§ EXERCISE: Output the line containing "Hold afstand og smitte værnemidler", then every remaining line of the entries below, exactly as written and with no other text.
=== INPUT DATA ===
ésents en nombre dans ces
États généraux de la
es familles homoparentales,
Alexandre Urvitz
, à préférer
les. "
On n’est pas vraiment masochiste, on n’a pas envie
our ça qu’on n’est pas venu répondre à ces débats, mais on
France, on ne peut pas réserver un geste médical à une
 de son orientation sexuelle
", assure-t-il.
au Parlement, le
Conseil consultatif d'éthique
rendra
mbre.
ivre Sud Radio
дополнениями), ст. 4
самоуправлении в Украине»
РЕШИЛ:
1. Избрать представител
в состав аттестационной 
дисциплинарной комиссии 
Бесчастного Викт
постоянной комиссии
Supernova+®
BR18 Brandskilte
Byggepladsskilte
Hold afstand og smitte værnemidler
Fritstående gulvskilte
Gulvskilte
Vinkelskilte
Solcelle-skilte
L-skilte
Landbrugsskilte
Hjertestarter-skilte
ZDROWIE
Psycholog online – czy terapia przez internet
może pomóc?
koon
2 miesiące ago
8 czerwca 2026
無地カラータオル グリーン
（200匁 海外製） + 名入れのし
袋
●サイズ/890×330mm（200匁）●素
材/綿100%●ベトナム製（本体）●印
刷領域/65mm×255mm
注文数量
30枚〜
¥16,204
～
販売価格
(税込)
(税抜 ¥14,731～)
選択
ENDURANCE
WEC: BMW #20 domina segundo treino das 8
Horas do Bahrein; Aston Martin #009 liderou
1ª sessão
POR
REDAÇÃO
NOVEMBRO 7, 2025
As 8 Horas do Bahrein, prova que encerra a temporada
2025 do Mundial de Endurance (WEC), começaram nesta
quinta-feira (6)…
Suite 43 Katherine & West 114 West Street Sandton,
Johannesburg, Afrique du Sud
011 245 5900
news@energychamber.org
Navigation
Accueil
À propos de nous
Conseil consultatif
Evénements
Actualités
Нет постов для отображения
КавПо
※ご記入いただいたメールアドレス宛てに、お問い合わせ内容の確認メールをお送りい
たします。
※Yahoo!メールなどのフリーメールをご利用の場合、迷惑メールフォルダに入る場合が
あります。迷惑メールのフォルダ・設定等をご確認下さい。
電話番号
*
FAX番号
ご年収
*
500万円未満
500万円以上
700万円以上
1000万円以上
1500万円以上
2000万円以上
===
§ THE ANSWER:
Hold afstand og smitte værnemidler
Fritstående gulvskilte
Gulvskilte
Vinkelskilte
Solcelle-skilte
L-skilte
Landbrugsskilte
Hjertestarter-skilte
ZDROWIE
Psycholog online – czy terapia przez internet
może pomóc?
koon
2 miesiące ago
8 czerwca 2026
無地カラータオル グリーン
（200匁 海外製） + 名入れのし
袋
●サイズ/890×330mm（200匁）●素
材/綿100%●ベトナム製（本体）●印
刷領域/65mm×255mm
注文数量
30枚〜
¥16,204
～
販売価格
(税込)
(税抜 ¥14,731～)
選択
ENDURANCE
WEC: BMW #20 domina segundo treino das 8
Horas do Bahrein; Aston Martin #009 liderou
1ª sessão
POR
REDAÇÃO
NOVEMBRO 7, 2025
As 8 Horas do Bahrein, prova que encerra a temporada
2025 do Mundial de Endurance (WEC), começaram nesta
quinta-feira (6)…
Suite 43 Katherine & West 114 West Street Sandton,
Johannesburg, Afrique du Sud
011 245 5900
news@energychamber.org
Navigation
Accueil
À propos de nous
Conseil consultatif
Evénements
Actualités
Нет постов для отображения
КавПо
※ご記入いただいたメールアドレス宛てに、お問い合わせ内容の確認メールをお送りい
たします。
※Yahoo!メールなどのフリーメールをご利用の場合、迷惑メールフォルダに入る場合が
あります。迷惑メールのフォルダ・設定等をご確認下さい。
電話番号
*
FAX番号
ご年収
*
500万円未満
500万円以上
700万円以上
1000万円以上
1500万円以上
2000万円以上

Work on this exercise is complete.